Thoughts on the economics of vehicle emissions regulation
Motor vehicle pollution is a problem within the highly urbanised cities of Australia where vehicles are estimated to contribute up to 70% of total urban air pollution (NSW EPA, 1999).
According to the ABS (2010), transport accounts for around 15% of Australia’s greenhouse gas emissions in which road transport accounted for 86% of all transport emissions. In an effort to reduce the level of harmful emissions emitted from motor vehicles, Australia, like other countries has chosen to directly set and regulate emission limits for all new vehicles.

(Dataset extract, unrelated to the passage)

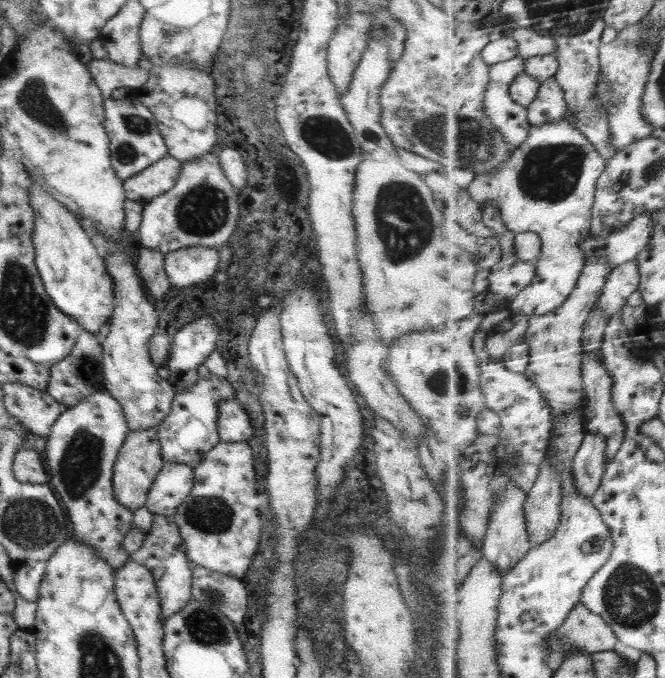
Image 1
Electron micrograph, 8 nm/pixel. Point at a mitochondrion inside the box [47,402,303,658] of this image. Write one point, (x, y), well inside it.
(80, 467)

A study by Reynaert (2015) found that car manufacturers choose to comply with the regulation by adopting new technology to develop cleaner and more fuel efficient cars. However, in September 2015, the world’s number one light vehicle manufacturer, Volkswagen (VW), was found to have cheated car emissions tests in the United States using the now infamous “defeat device” software on its ‘clean’ diesel vehicles. It has been reported that around 11 million vehicles worldwide are affected with VW vehicles testing around 15 to 35 times the legislated limits in the United States.
The scandal brings to light the options available to government to reduce motor vehicle emissions whether that be through regulation as currently adopted or through other mechanisms such as taxes and pricing.